▶ [課題の内容] 本文の「こういうストーリーが無かった」から「07 – 夢に触れる(feat. 青山テルマ)」まで（両端を含む）を書き出し、「ピラミッド」を「スフィンクス」に差し替える。

▶ [本文]
古くは2005年のFUTURE SHOCKからのデビューEP「GHETTO KING」に収録された、キャリア最初期の”9 BLOCK”に始まり、”GROWTH”や”FATE”、PLAYING IN THE GHETTO”辺りの代表曲から、RUFF NECK名義での”FUCK YOU”、レーベル仕切りのV.A.「24 HOUR KARATE SCHOOL JAPAN」に提供された”24 BARS TO KILL”、MANHATTAN RECORDS仕切りの”I REP”といったレーベル外のアーティストとのジョイント曲もしっかり押さえ、さらにエクスクルーシブとしてSKI BEATZ作の”BY MY SIDE”まで収録した全13曲。
フリーで配信した「DGKA」から一曲のみ持ってきたのが、(後にリメイクもする)”LOYALTY”でも、同作中ではいかにもシングルっぽい作りの”SUPER BAD”や”GANGSTAR”じゃなく”KYOTO CHILLIN'”で、しかも敢えてグループのRUFF NECK名義にした選曲が最高…!
“KYOTO CHILLIN'”自体も京都っ子にはそれだけで泣かせる内容だし、地元愛を感じさせます。
AVEXからのメジャーデビュー時の”RIGHT HERE”で、京都の清水寺でMV(RUFF NECKメンバーもキャメオ出演!)撮って、リリックの内容もバック・イン・ザ・デイものって、本当に完璧なお膳立て。
こういうストーリーが無かったら、インディー時代からのファンはひょっとしたらもう少し離れてしまっていたかもしれませんね。
SALU & THE DREAMBANDGUNJO「THE CALM」
(ONE YEAR WAR MUSIC/CD/OYWM15002) 2015.02.18レンタル開始
01 – SALUの惑星
02 – SIGN
03 – 砂の城
04 – ピラミッド(feat. KOHH)
05 – 歪んだ愛
06 – INSOMNIA
07 – 夢に触れる(feat. 青山テルマ)

▶ [一覧]
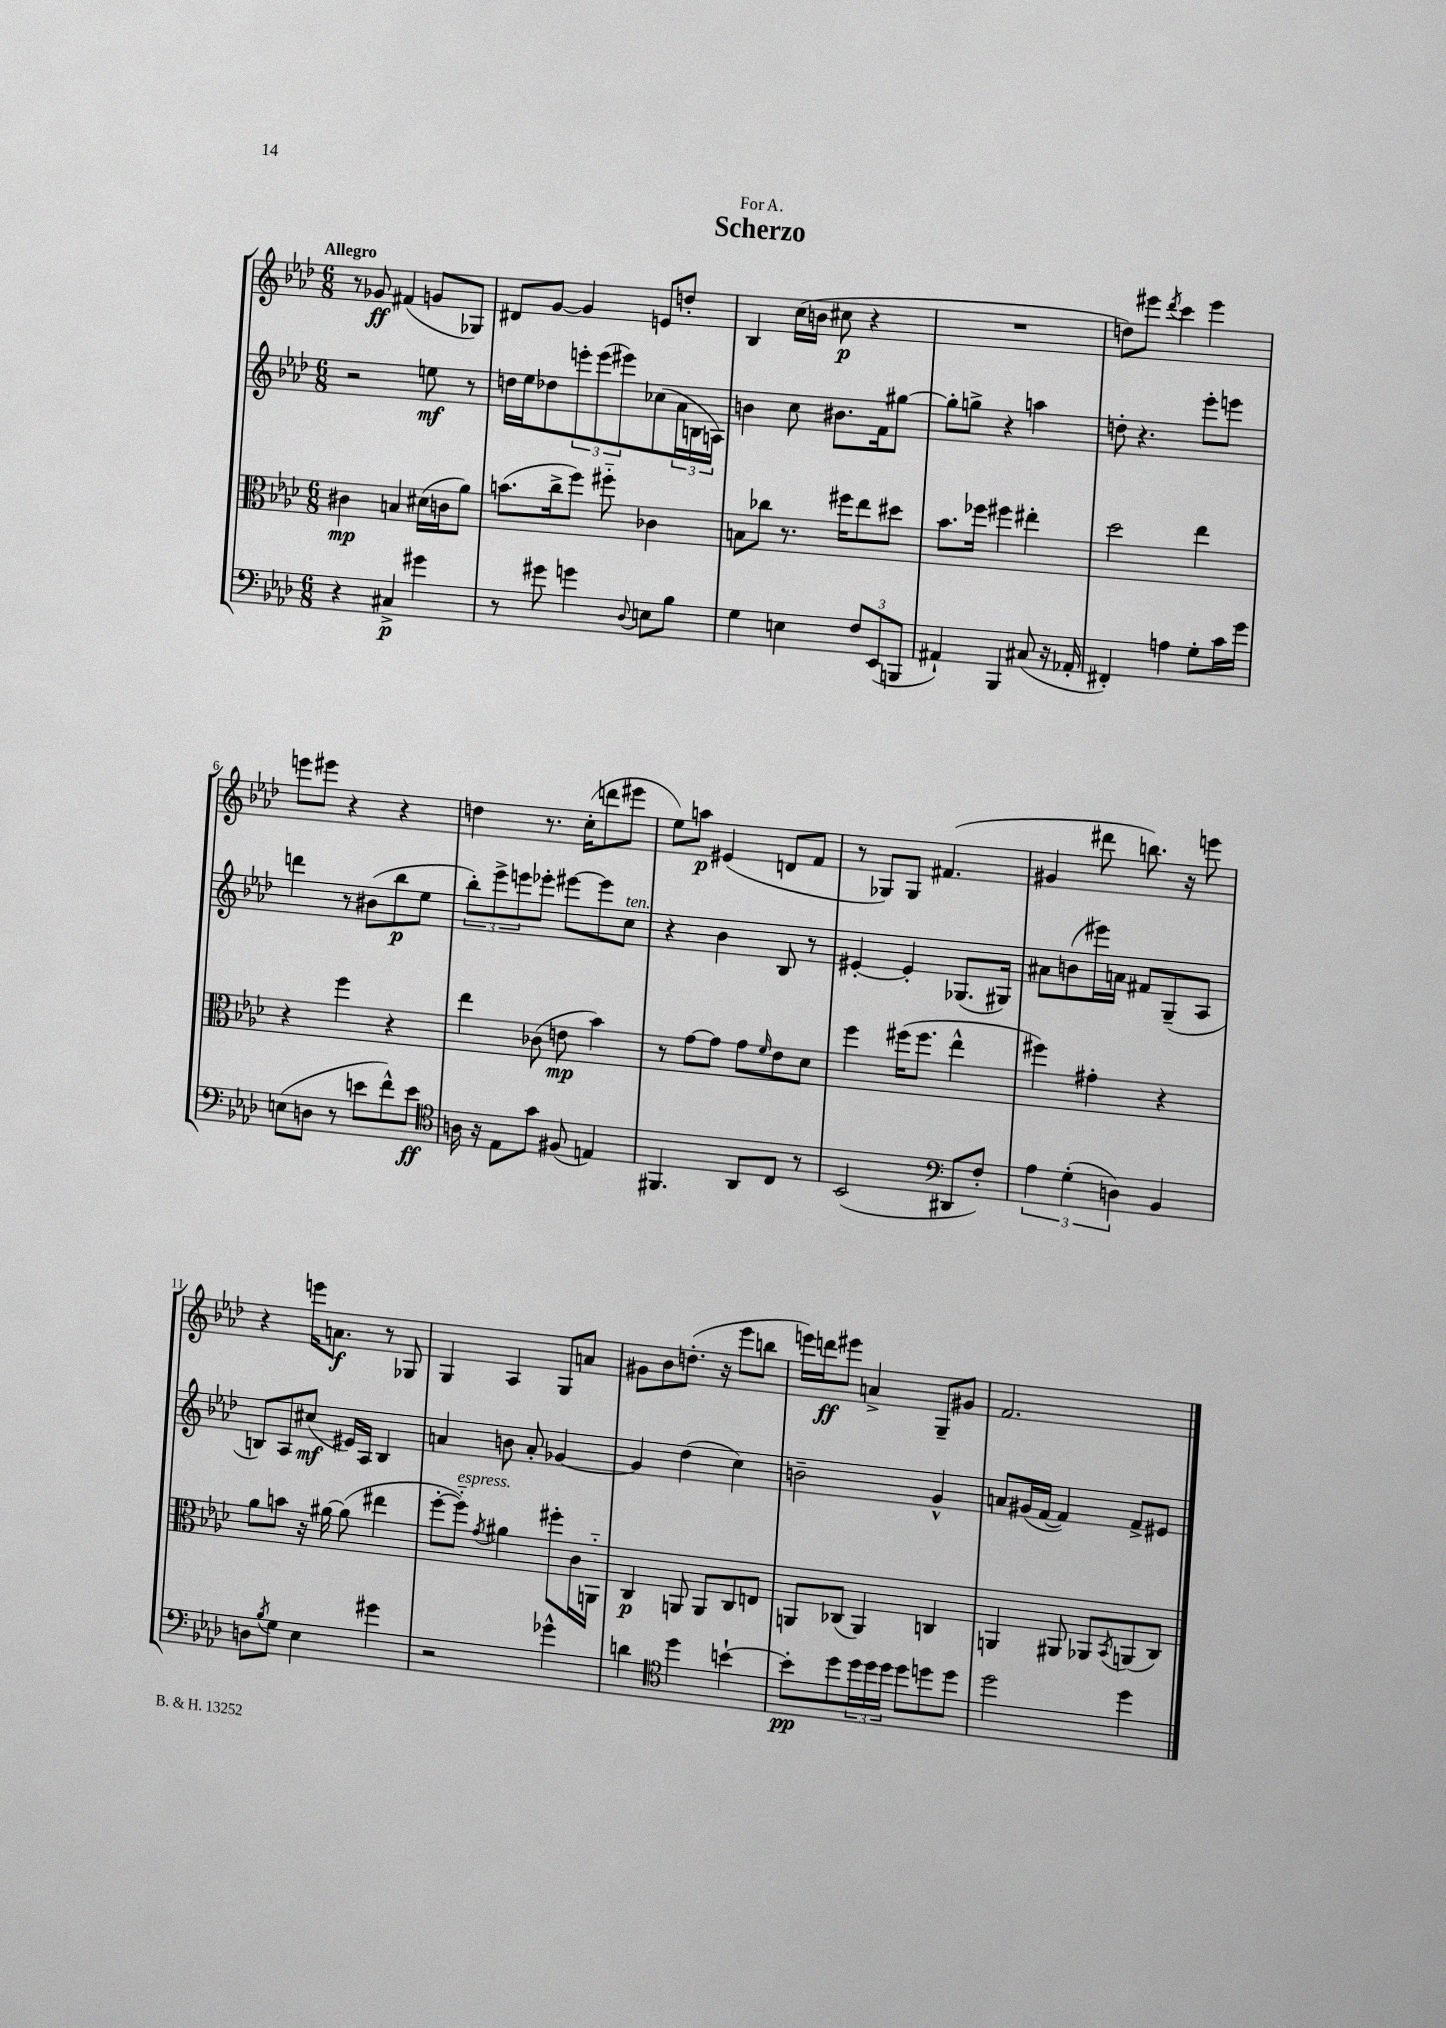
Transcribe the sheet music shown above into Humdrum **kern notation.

**kern	**dynam	**kern	**dynam	**kern	**dynam	**kern	**dynam
*part4	*part4	*part3	*part3	*part2	*part2	*part1	*part1
*staff4	*staff4	*staff3	*staff3	*staff2	*staff2	*staff1	*staff1
*clefF4	*	*clefC3	*	*clefG2	*	*clefG2	*
*k[b-e-a-d-]	*	*k[b-e-a-d-]	*	*k[b-e-a-d-]	*	*k[b-e-a-d-]	*
*M6/8	*	*M6/8	*	*M6/8	*	*M6/8	*
=1	=1	=1	=1	=1	=1	=1	=1
!	!	!	!	!	!	!LO:TX:a:B:t=Allegro	!
4r	.	4c#X\	mp	2r	.	8r	.
.	.	.	.	.	.	8g-X/	ff
4C#X^/	p	4Bn/	.	.	.	(4f#X/	.
4g#X\	.	(16d#X\LL	.	8een\	mf	8gn/L	.
.	.	16cn\J	.	.	.	.	.
.	.	8a-\J)	.	8r	.	8G-X/J)	.
=2	=2	=2	=2	=2	=2	=2	=2
8r	.	(8.bn\L	.	16ddn\LL	.	8d#X/L	.
.	.	.	.	16ee-\J	.	.	.
8g#X\	.	.	.	8dd-X\	.	[8g/J	.
.	.	16cc^\k	.	.	.	.	.
4gn\	.	8ff\J)	.	12eeen'\	.	4g/]	.
.	.	.	.	(12eee\	.	.	.
.	.	8ff#X\	.	.	.	.	.
.	.	.	.	12eee#X\)	.	.	.
8qqD-/	.	.	.	.	.	.	.
8En\L	.	4c-X\	.	(8cc-X\	.	8en/L	.
8B-\J	.	.	.	24a-\L	.	8ddn'/J	.
.	.	.	.	24Bn\	.	.	.
.	.	.	.	24An\JJ)	.	.	.
=3	=3	=3	=3	=3	=3	=3	=3
4G\	.	8Bn\L	.	4bn\	.	4B-/	.
.	.	8cc-X\J	.	.	.	.	.
4En\	.	8.r	.	8cc\	.	(16cc\LL	.
.	.	.	.	.	.	16bn\JJ	.
.	.	.	.	8.b#X\L	.	8cc#X\	p
.	.	16ff#X\KL	.	.	.	.	.
12F/L	.	8ee-\	.	.	.	4r	.
.	.	.	.	16f\k	.	.	.
(12EE-/	.	.	.	.	.	.	.
.	.	8dd#X\J	.	[8gg#X\J	.	.	.
12BBBn/J	.	.	.	.	.	.	.
=4	=4	=4	=4	=4	=4	=4	=4
4AA#X`/)	.	8.b-\L	.	8gg#'\L]	.	2.r	.
.	.	.	.	8ggn^\J	.	.	.
.	.	16ff-X\Jk	.	.	.	.	.
4BBB-/	.	4ff#X\	.	4r	.	.	.
(8C#X/	.	4ee#X'\	.	4aan\	.	.	.
16r	.	.	.	.	.	.	.
16AA-X'/	.	.	.	.	.	.	.
=5	=5	=5	=5	=5	=5	=5	=5
4FF#X'/)	.	2dd-\	.	8ddn'\	.	8ddn\L)	.
.	.	.	.	4.r	.	8eee#X\J	.
.	.	.	.	.	.	8qddd-/	.
4An\	.	.	.	.	.	4ccc\	.
8G'\L	.	4ee-\	.	8eee-'\L	.	4eee#\	.
16c\L	.	.	.	8eeen\J	.	.	.
16g\JJ	.	.	.	.	.	.	.
!!LO:LB:g=z
=6	=6	=6	=6	=6	=6	=6	=6
(8En\L	.	4r	.	4dddn\	.	8eeen\L	.
8Dn\J	.	.	.	.	.	8eee#X\J	.
8r	.	4ff\	.	8r	.	4r	.
8en\L	.	.	.	(8b#X\L	.	.	.
8f^^\)	.	4r	.	8bb-\	p	4r	.
8e\J	ff	.	.	8ee-\J	.	.	.
=7	=7	=7	=7	=7	=7	=7	=7
*clefC4	*	*	*	*	*	*	*
16An\	.	4ee-\	.	12bb-'\L)	.	4ddn\	.
16r	.	.	.	.	.	.	.
.	.	.	.	12eee-^\	.	.	.
8E-\L	.	.	.	.	.	.	.
.	.	.	.	12eeen\	.	.	.
8g\J	.	(8c-X\	.	8eee-X'\J	.	8.r	.
(8F#X/	.	8en\	mp	[8eee#X\L	.	.	.
.	.	.	.	.	.	(16cc'\KL	.
4En/)	.	4b-\)	.	8eee#\]	.	8dddn\	.
!	!	!	!	!LO:TX:a:i:t=ten.	!	!	!
.	.	.	.	8cc\J	.	8eee#X\J	.
=8	=8	=8	=8	=8	=8	=8	=8
4.FF#X/	.	8r	.	4r	.	8ee-\L)	.
.	.	[8g\L	.	.	.	8aan\J	p
.	.	8g\J]	.	4b-\	.	(4e#X/	.
8AA-/L	.	8g\L	.	.	.	.	.
.	.	16qqf/	.	.	.	.	.
8C/J	.	8e-\	.	8B-/	.	8dn/L	.
8r	.	8d-\J	.	8r	.	8f/J	.
=9	=9	=9	=9	=9	=9	=9	=9
(2BB-/	.	4ff\	.	[4e#X'/	.	8r	.
.	.	.	.	.	.	8G-X/L)	.
.	.	(16ff#X\KL	.	4e#'/]	.	8G-/J	.
.	.	8.ff#\J	.	.	.	.	.
.	.	.	.	.	.	(4.f#X/	.
*clefF4	*	*	*	*	*	*	*
8DD#X/L	.	4ee-^^\	.	(8.G-X/L	.	.	.
8F'/J)	.	.	.	.	.	.	.
.	.	.	.	16G#X/Jk)	.	.	.
=10	=10	=10	=10	=10	=10	=10	=10
6A-\	.	4ff#X\)	.	8a#X\L	.	4g#X/	.
.	.	.	.	(8bn\	.	.	.
(6G'\	.	.	.	.	.	.	.
.	.	4g#X'\	.	16eee#X\L)	.	8ddd#X\	.
.	.	.	.	16an\JJ	.	.	.
6Dn\)	.	.	.	.	.	.	.
.	.	.	.	8f#X/L	.	8.bbn\)	.
4BB-/	.	4r	.	(8G~/	.	.	.
.	.	.	.	.	.	16r	.
.	.	.	.	8A-/J	.	8eeen\	.
!!LO:LB:g=z
=11	=11	=11	=11	=11	=11	=11	=11
8Dn\L	.	8a-\L	.	8Bn/L)	.	4r	.
8qB-/	.	.	.	.	.	.	.
8G\J	.	8bn\J	.	8A-/	.	.	.
4E-\	.	16r	.	(8cc#X/J	mf	16eeen\KL	.
.	.	[16a#X\	.	.	.	8.an\J	f
.	.	(8a#\]	.	16e#X/LL)	.	.	.
.	.	.	.	16A-/JJ	.	.	.
4g#X\	.	4ee#X\	.	4B/	.	8r	.
.	.	.	.	.	.	8G-X/	.
=12	=12	=12	=12	=12	=12	=12	=12
2r	.	[8ff'\L	.	4an/	.	4G/	.
!	!	!LO:TX:a:i:t=espress.	!	!	!	!	!
.	.	8ff\J])	.	.	.	.	.
.	.	8qg/	.	.	.	.	.
.	.	4a#X\	.	8bn\	.	4A-/	.
.	.	.	.	8a'/	.	.	.
4g-X^^\	.	8ff#X'\L	.	[4g-X/	.	8G/L	.
.	.	16c\L	.	.	.	8an/J	.
.	.	16AAn\JJ	.	.	.	.	.
=13	=13	=13	=13	=13	=13	=13	=13
4dn\	.	4C/	p	4g-/]	.	8g#X\L	.
.	.	.	.	.	.	8b-\	.
*clefC4	*	*	*	*	*	*	*
4dd-\	.	8AAn/	.	(4dd-\	.	(8.ddn'\J	.
.	.	8AA/L	.	.	.	.	.
.	.	.	.	.	.	16r	.
[4bn`\	.	8C/	.	4cc\)	.	8eee-\L	.
.	.	8En/J	.	.	.	8bbn\J	.
=14	=14	=14	=14	=14	=14	=14	=14
8b'\L]	pp	8AAn/L	.	2bn~\	.	16eeen\LL)	.
.	.	.	.	.	.	16dddn\J	ff
8dd-\	.	(8C-X/J	.	.	.	8eee#X\J	.
24dd-\L	.	4AA/)	.	.	.	4an^/	.
24dd-\	.	.	.	.	.	.	.
24dd-\JJ	.	.	.	.	.	.	.
8dd-\L	.	.	.	.	.	.	.
8ddn\	.	4Cn/	.	4g^^/	.	8G~/L	.
8dd\J	.	.	.	.	.	8g#X/J	.
=15	=15	=15	=15	=15	=15	=15	=15
2dd-\	.	4AAn/	.	8an/L	.	2.f/	.
.	.	.	.	(16g#X/L	.	.	.
.	.	.	.	[16f/JJ	.	.	.
.	.	8AA#X/	.	4f/])	.	.	.
.	.	8AA-X/L	.	.	.	.	.
.	.	8qBB-/	.	.	.	.	.
4dd-\	.	(8AAn/	.	8f^/L	.	.	.
.	.	8C/J)	.	8e#X/J	.	.	.
==	==	==	==	==	==	==	==
*-	*-	*-	*-	*-	*-	*-	*-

▶ [この課題の解答]
こういうストーリーが無かったら、インディー時代からのファンはひょっとしたらもう少し離れてしまっていたかもしれませんね。
SALU & THE DREAMBANDGUNJO「THE CALM」
(ONE YEAR WAR MUSIC/CD/OYWM15002) 2015.02.18レンタル開始
01 – SALUの惑星
02 – SIGN
03 – 砂の城
04 – スフィンクス(feat. KOHH)
05 – 歪んだ愛
06 – INSOMNIA
07 – 夢に触れる(feat. 青山テルマ)